__BRIEF__. Transcribe every entry word for word, leaving out all images.

##### DATA RECORDS #####

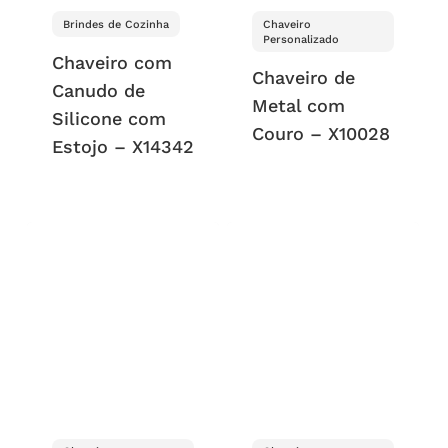
Brindes de Cozinha
Chaveiro
Personalizado
Chaveiro com
Chaveiro de
Canudo de
Metal com
Silicone com
Couro – X10028
Estojo – X14342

#####

__WRITTEN RESPONSE__.
Brindes de Cozinha
Chaveiro
Personalizado
Chaveiro com
Chaveiro de
Canudo de
Metal com
Silicone com
Couro – X10028
Estojo – X14342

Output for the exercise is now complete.